Free to travel without fear for the first time since arriving in the US, hundreds of thousands of recently legalized immigrants are flooding back to their hometowns for the festive Christmas holidays.

Jorge Bustamante, an immigration expert at the College of the Northern Border, in Tijuana, estimates that 1.5 million Mexicans have returned this year - twice the number in 1987.

One by one, the Acevedos' offspring trickle into town, some for the first time in more than a decade.

Their second-oldest son, Filemon, a short-order cook in Los Angeles, flies in for the first time in 12 years. Their daughter, Gloria, a factory worker in Chicago, arrives with her husband in an Oldsmobile Cutlass with ``Land of Lincoln'' license plates, the first time she's been able to return with the car since moving to the US 16 years ago. Jorge, an unemployed college graduate in northern California, hops off the morning bus from Mexico City with his backpack.

``All year we're alone,'' says Trinidad, his weather-beaten face breaking into a broad smile as he surveys his reunited family. ``But now we are happy, indescribably happy. If we didn't have to sleep, we would stay awake all night just to be with them.''

For the flood of new migrants seeking relief from Mexico's relentless six-year economic crisis, the return to Mexico is often risky. Many undocumented workers were left out in the cold by the recently completed immigration law, because they hadn't worked long enough - or didn't have the necessary papers.

When the next growing season rolls around in February or March, these laborers will sneak across the border again and avoid the snares of the US Border Patrol.

But for the longtime migrants of mountainous Michoac'an State - some of whom first went to the US 20 years ago - the US immigration law has actually made them feel free to come home. Before the law helped them gain legal status in the US, some avoided the trip home, lest they be trapped permanently in Mexico. Now, proudly displaying their green cards, legalized immigrants whip across the border in their own American cars.

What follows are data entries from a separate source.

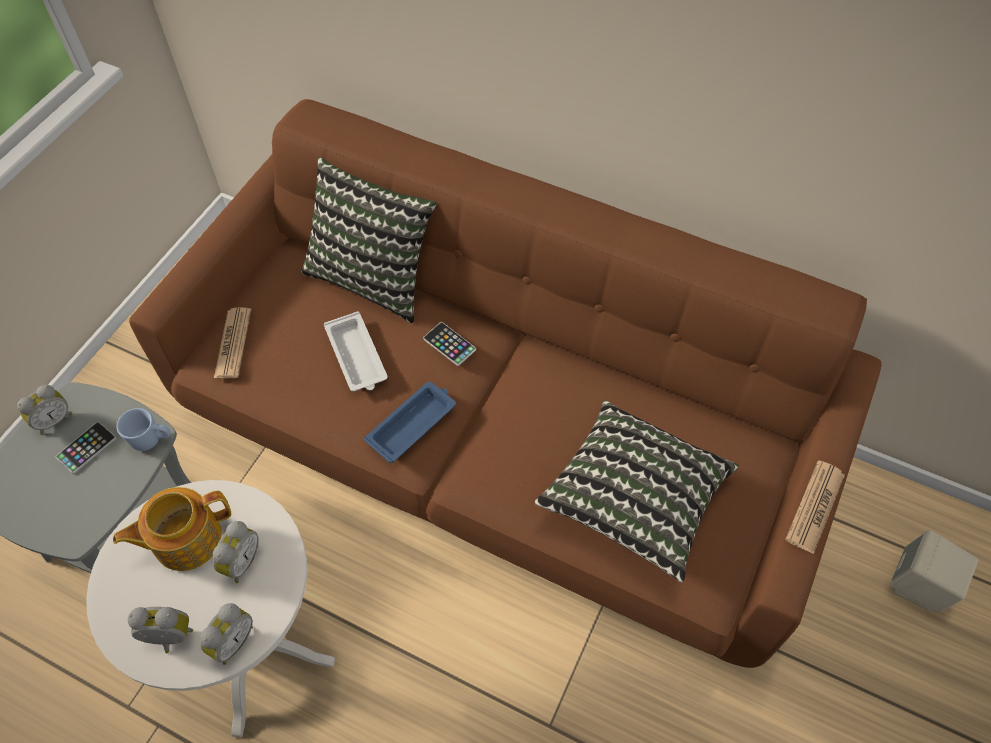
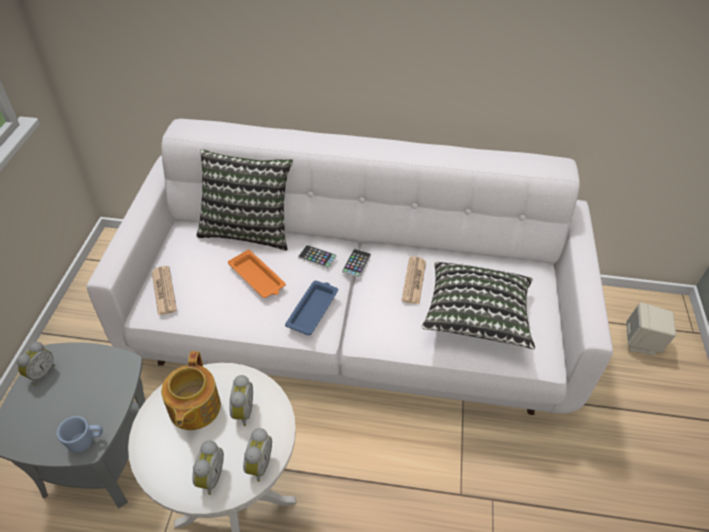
camera: 20 degrees left, 10 degrees down
(86, 448) = (75, 385): phone -> phone (356, 263)
(152, 440) = (125, 367): blue mug -> blue mug (86, 442)
(169, 639) = (209, 477): alarm clock -> alarm clock turned 120 degrees clockwise
(185, 538) = (193, 408): teapot -> teapot turned 45 degrees counterclockwise
(357, 357) = (257, 278): white tray -> orange tray
(497, 442) = (353, 328): brown sofa -> white sofa
(815, 507) = (591, 285): newspaper -> newspaper (414, 280)

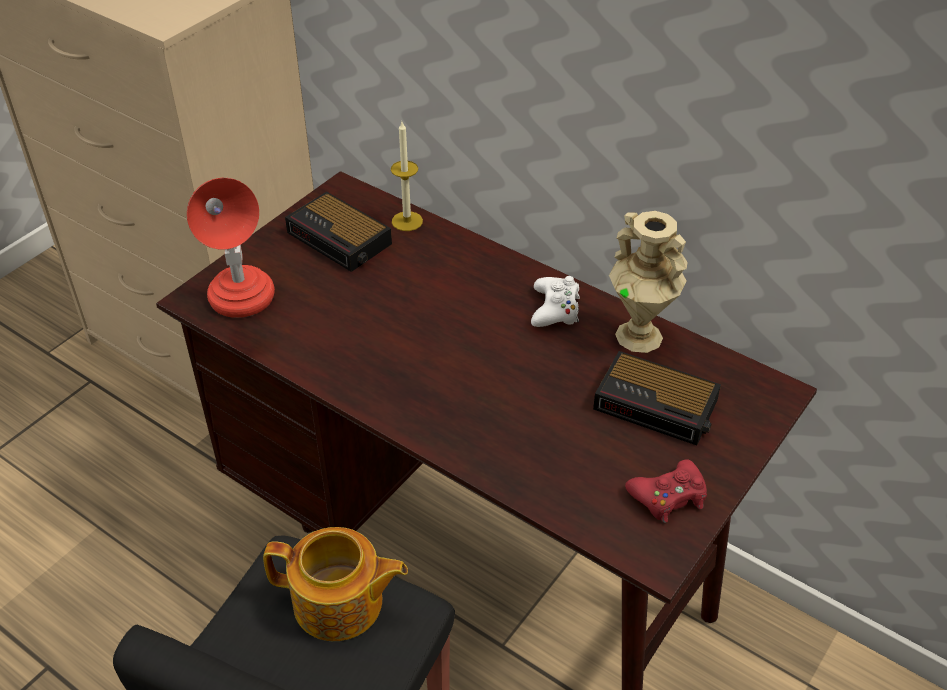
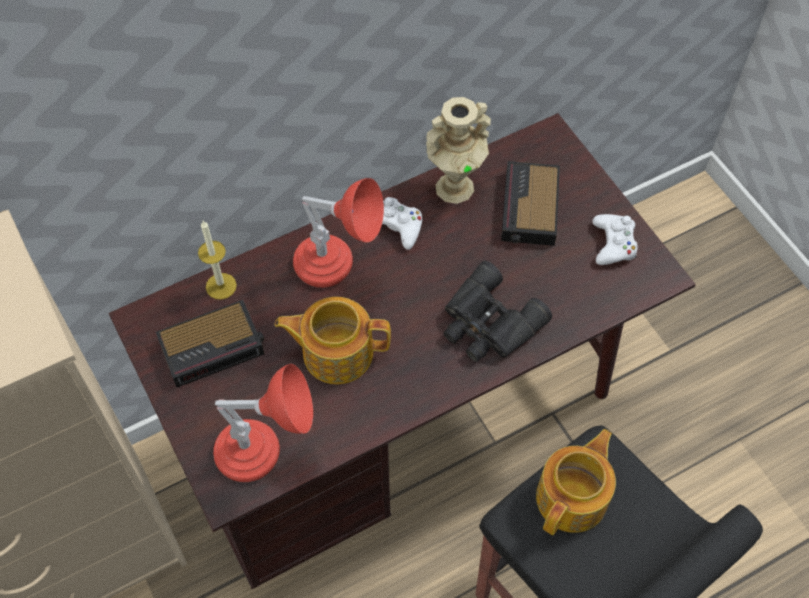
camera: 65 degrees left, 15 degrees up
(380, 317) = (336, 352): none -> teapot
(472, 288) = (338, 272): none -> red table lamp
(483, 418) = (488, 324): none -> black binoculars
(658, 405) = (529, 210): alarm clock -> alarm clock turned 135 degrees clockwise
(668, 496) = (613, 244): red game controller -> white game controller

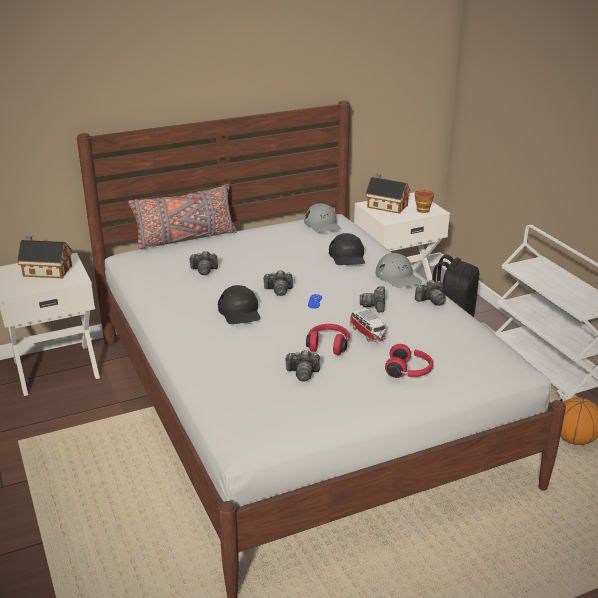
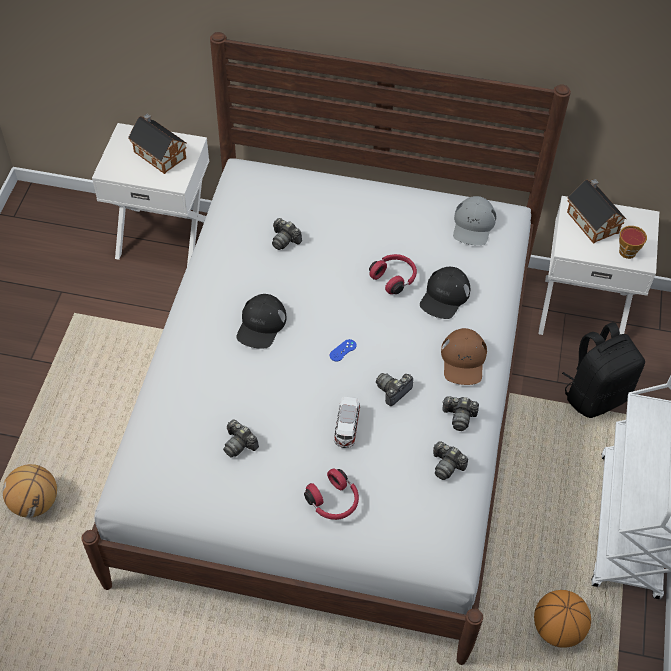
camera: 35 degrees right, 25 degrees up
(103, 578) = (35, 503): none -> basketball
(185, 238) = (317, 172): grey pillow -> none
(278, 290) = (325, 313): camera -> camera (447, 465)
(328, 345) = (295, 421): red headphones -> red headphones (394, 278)
(398, 277) = (463, 360): grey cap -> brown cap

In this town of 3,000 people, where the horse is the principal mode of transport for 11 months of the year, there are more than two dozen cars and vans, with license plates from Illinois, Wisconsin, Oregon, and California.

Indeed, the flood of returning relatives has turned Francisco Villa into more than a back-slapping family reunion. It has become a convergence of Mexican and American cultures.

The Acevedo family, now spanning five generations, unites for a cacophonous morning meal around the table that Trinidad and Eufrocino once shared in silence.

The older generation, including Trinidad's 86-year-old mother, knows nothing but the rugged life of this traditional rural Mexican town. The youngest children, rattling off in English as easily as in Spanish, know little beyond the fast-paced life of modern American cities.

Trinidad, ever the family patriarch, instructs four American-born grandchildren on the basics of riding a horse, leading them gently around the churchyard. No matter that the children, who sport $50 high-top tennis shoes, are being led by a man who barely makes enough to live on. They show him due respect.

But even Trinidad has felt the benefit of what he calls ``green gold'' - the US dollar.

``We help my parents out during the year by sending $10 or $20 from time to time,'' says Filemon, filming the family scenes with a $900 video camera that would take his father two years of continuous toil to buy. ``With enough people pitching in, they get along all right.''

Trinidad, sporting an American-made denim jacket with wool lining, points to the brick house he built with money from his children: ``Life is hard with the children gone. But they help make it more comfortable.''

Migration has helped Francisco Villa continue to grow amid Mexico's current crisis.

The town is graced by a new school and several modern houses complete with radar dishes and painted brick walls. Filemon's younger brother, who had to stay and work in California this Christmas, recently built a two-story American-style brick house on the lot next to his father's home.

But for Trinidad and Eufrocina, as for most other people in Francisco Villa, nothing compares with the riches of a family reunion. For them, Christmas is a time of true abundance.